Exploration spending plunged 30 per cent or US$10 billion last year, squeezing budgets to search for minerals and sustain supplies, according to MinEx Consulting, whose clients include top miner BHP Billiton. Payments might drop a further 10 per cent this year for geologists, drilling exploratory holes and analysing mineral specks to unearth the next copper, iron ore or gold El Dorado, MinEx said.
Investors in mining companies and metals may welcome the cuts because they will help propel a rebound in prices. Platinum, aluminium, silver, nickel, zinc, lead and uranium are forecast to rise by 2017, according to analyst estimates.
Rio Tinto on Thursday said it more than halved exploration and evaluation spending to US$948 million last year from US$1.97 billion in 2012.
OZ Minerals, an Australian copper producer, this week cut its exploration budget for this year by 62 per cent.
BHP, the world's third-biggest producer of nickel, iron ore and copper, almost halved its exploration spending in the past financial year from a peak of US$2.45 billion in 2012.
The austerity has been triggered after a decade-long mining boom peaked in 2012. That forced producers including BHP, Rio Tinto and Glencore Xstrata to slash spending and sell assets to bolster earnings as more than US$60 billion of write-downs mounted.
BHP chairman Jac Nasser said China, despite its slowing economy, would remain the major driver of world economic growth. It could increase demand for some commodities as much as a 75 per cent over the next 15 years, he told shareholders at a meeting in November last year.
Richard Schodde, the managing director of MinEx, said miners were struggling to find enough deposits to replenish what they had mined. "Enthusiasm or financial capability to fund exploration is fairly limited," he said.
Macquarie said slower growth rates in mine output increasingly were being priced into metals. The market's focus might shift towards potential deficits of supply in the next two years, its analysts said in a report last week.

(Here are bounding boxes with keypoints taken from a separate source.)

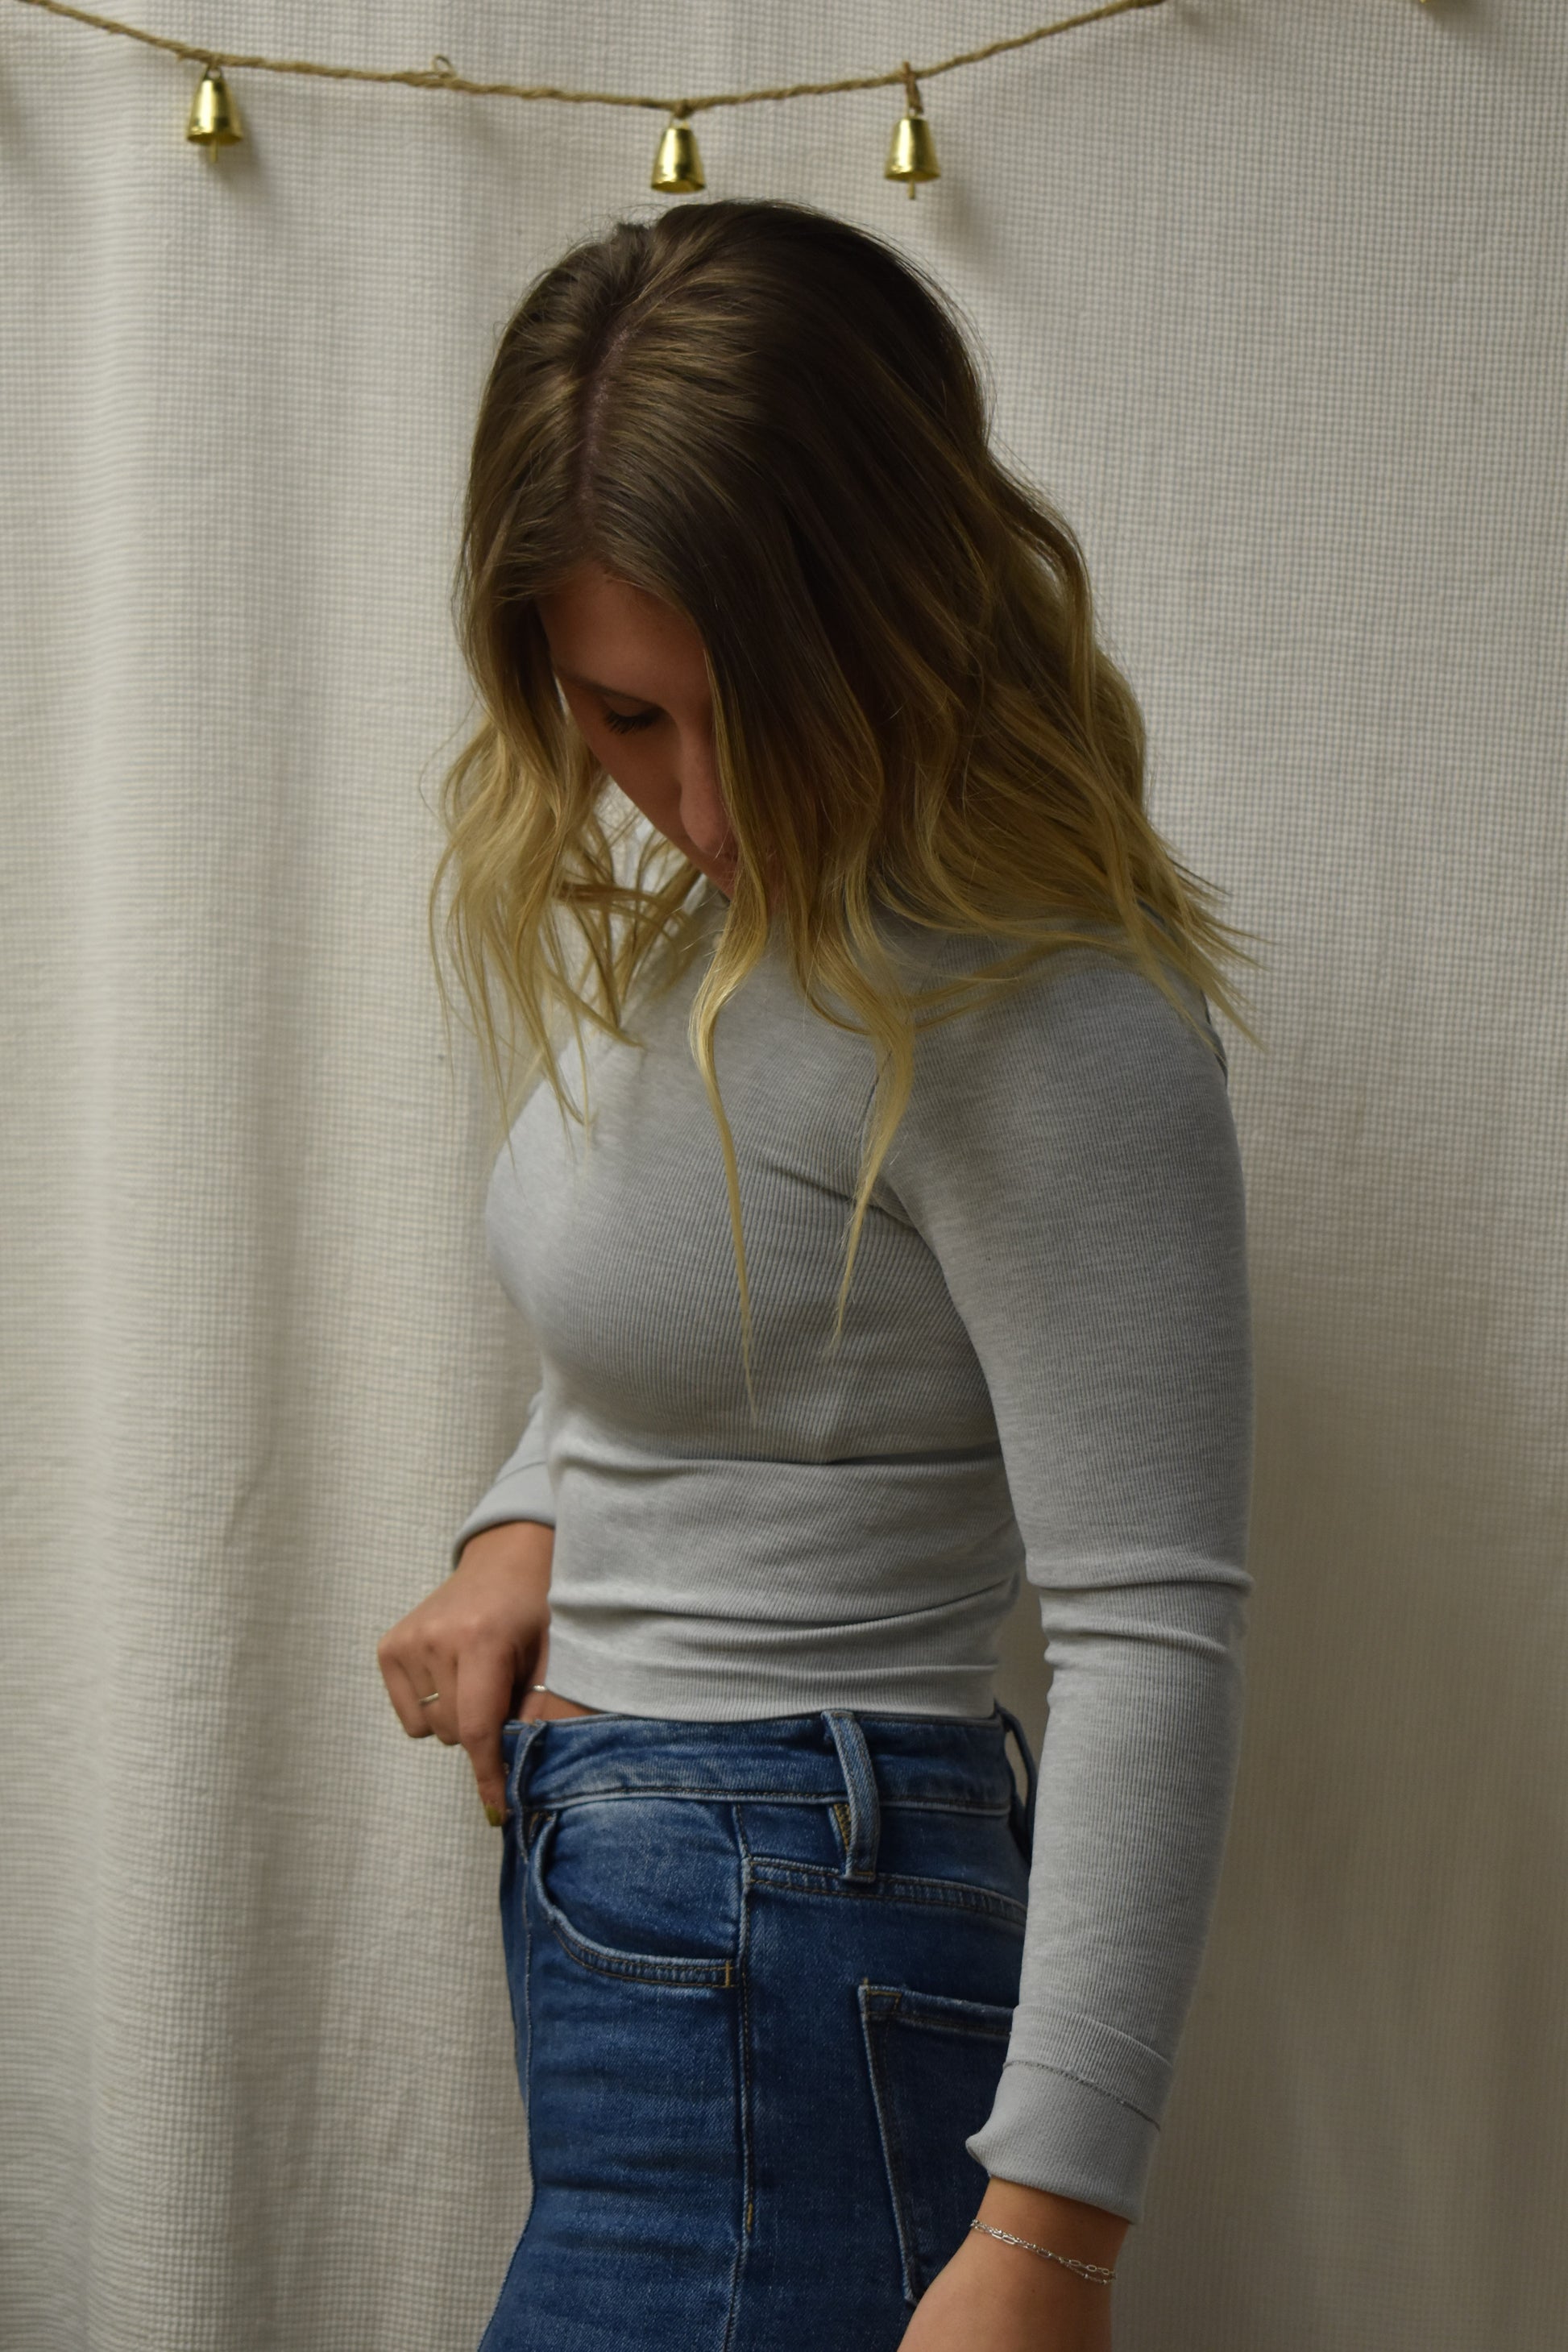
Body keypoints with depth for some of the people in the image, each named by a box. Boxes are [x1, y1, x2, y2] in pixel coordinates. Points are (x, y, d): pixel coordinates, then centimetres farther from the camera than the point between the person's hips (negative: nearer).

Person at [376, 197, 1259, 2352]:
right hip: (611, 1897, 9)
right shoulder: (665, 900, 7)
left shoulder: (1031, 1017, -21)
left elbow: (1152, 1633, -23)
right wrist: (529, 1527, 3)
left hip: (785, 1972, -9)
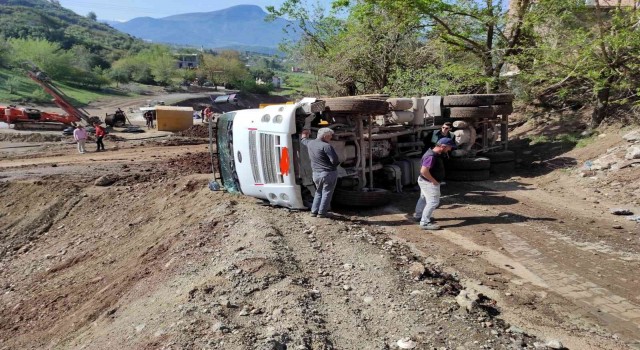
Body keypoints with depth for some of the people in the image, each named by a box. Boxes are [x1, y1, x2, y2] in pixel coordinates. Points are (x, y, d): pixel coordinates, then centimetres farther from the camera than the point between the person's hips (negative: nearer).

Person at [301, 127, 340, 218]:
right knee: (326, 193, 5)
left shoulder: (310, 143, 6)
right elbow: (335, 160, -22)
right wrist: (337, 163, 1)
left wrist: (304, 134, 52)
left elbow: (303, 140, 30)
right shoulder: (326, 146, -17)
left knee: (318, 192, 22)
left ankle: (314, 211, 21)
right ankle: (322, 212, 7)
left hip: (316, 173, 7)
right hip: (329, 173, -7)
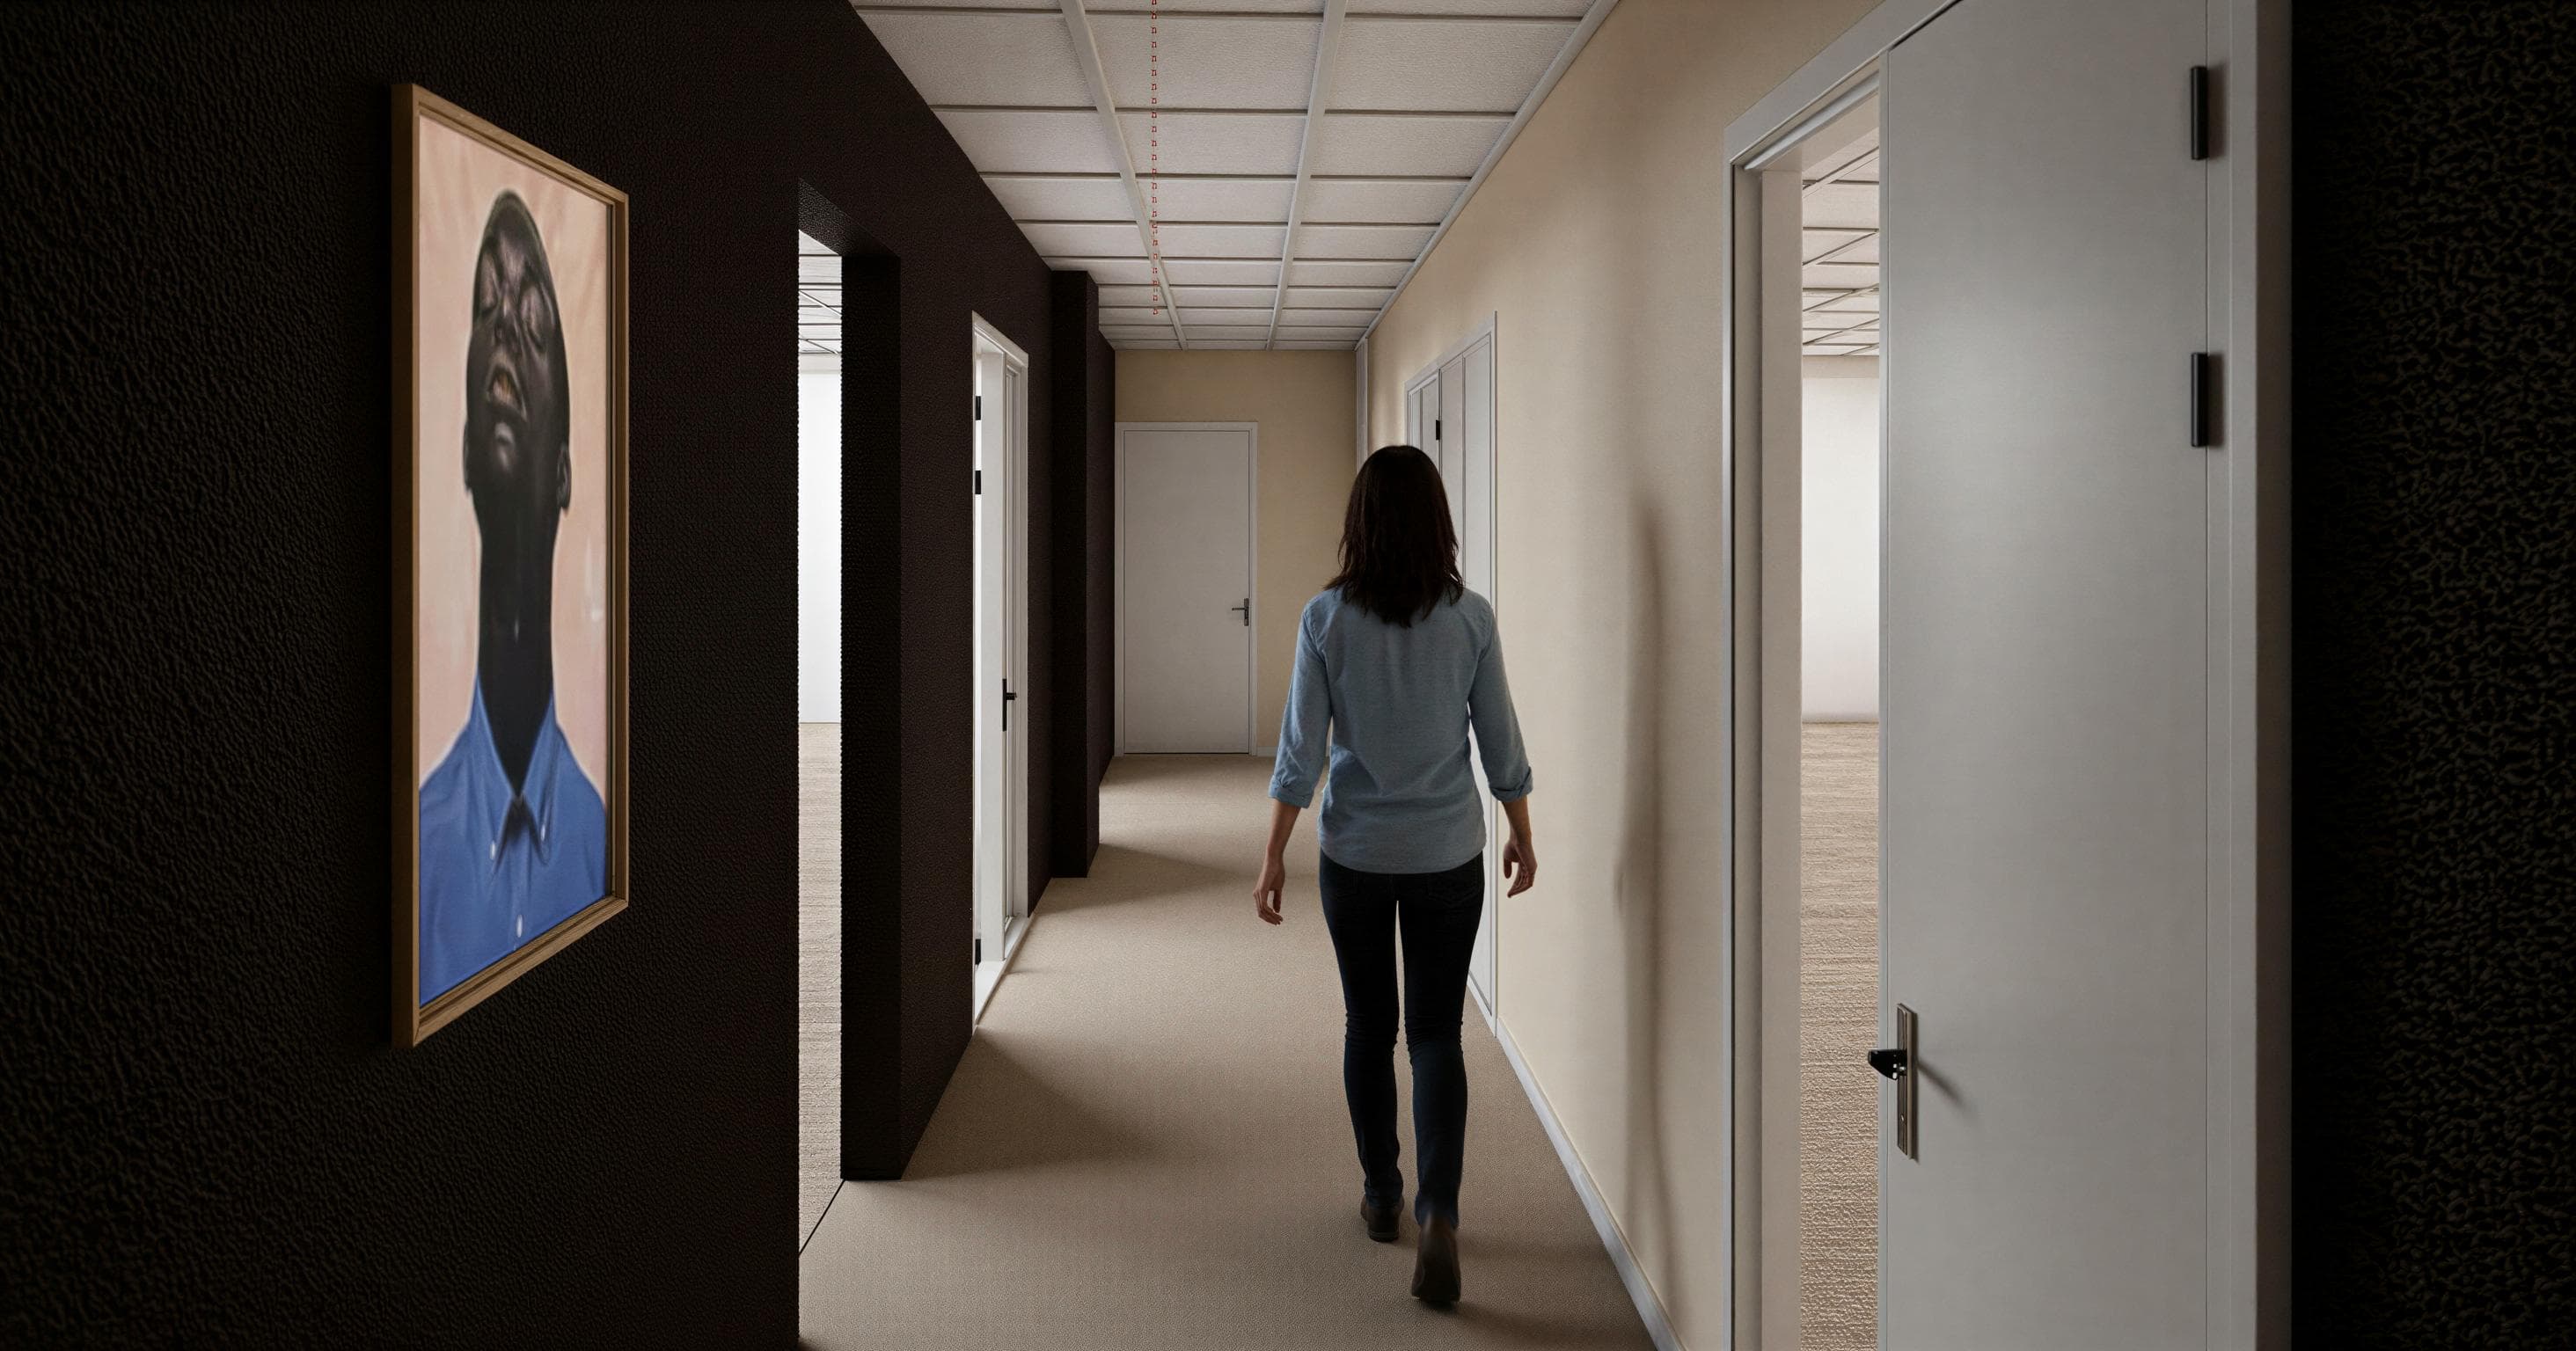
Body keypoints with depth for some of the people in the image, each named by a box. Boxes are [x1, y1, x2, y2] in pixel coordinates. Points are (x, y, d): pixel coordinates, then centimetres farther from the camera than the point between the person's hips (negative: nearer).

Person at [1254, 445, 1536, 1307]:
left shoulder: (1327, 618, -9)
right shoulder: (1470, 618, -8)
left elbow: (1300, 750, -8)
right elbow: (1501, 745, -1)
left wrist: (1272, 859, 0)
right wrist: (1522, 836, 14)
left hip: (1355, 855, 0)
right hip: (1449, 854, 0)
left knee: (1368, 1026, 17)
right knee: (1437, 1034, 7)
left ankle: (1382, 1196, 29)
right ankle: (1437, 1211, -8)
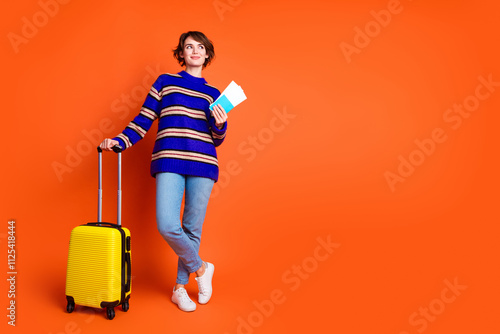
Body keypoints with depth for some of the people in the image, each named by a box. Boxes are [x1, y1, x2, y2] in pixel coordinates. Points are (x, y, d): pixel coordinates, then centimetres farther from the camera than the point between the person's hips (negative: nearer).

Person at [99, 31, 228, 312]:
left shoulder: (213, 94, 15)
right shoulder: (165, 82, 12)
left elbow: (217, 140, 15)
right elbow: (144, 120, 10)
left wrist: (220, 124, -6)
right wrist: (120, 141, -2)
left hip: (202, 164, 2)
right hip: (169, 162, -1)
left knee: (192, 228, 4)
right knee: (167, 225, -15)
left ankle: (180, 288, 22)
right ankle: (201, 268, 11)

Markus Bachmann, the chief executive of Craton Capital, said: "The irony is that the biggest investment cycle in history hasn't produced enough capacity."
Aluminium is forecast to rise 22 per cent to US$2,204 a tonne in 2017 from the first quarter of this year, according to estimates. Uranium is seen 69 per cent higher at US$66.03 a pound.
The drop in exploration now might create supply shortages because it could take between 10 and 12 years to develop a mine from when a deposit was discovered, Schodde said.
Companies were pressured to retrench as metals prices tumbled about 12 per cent from last year's high in February.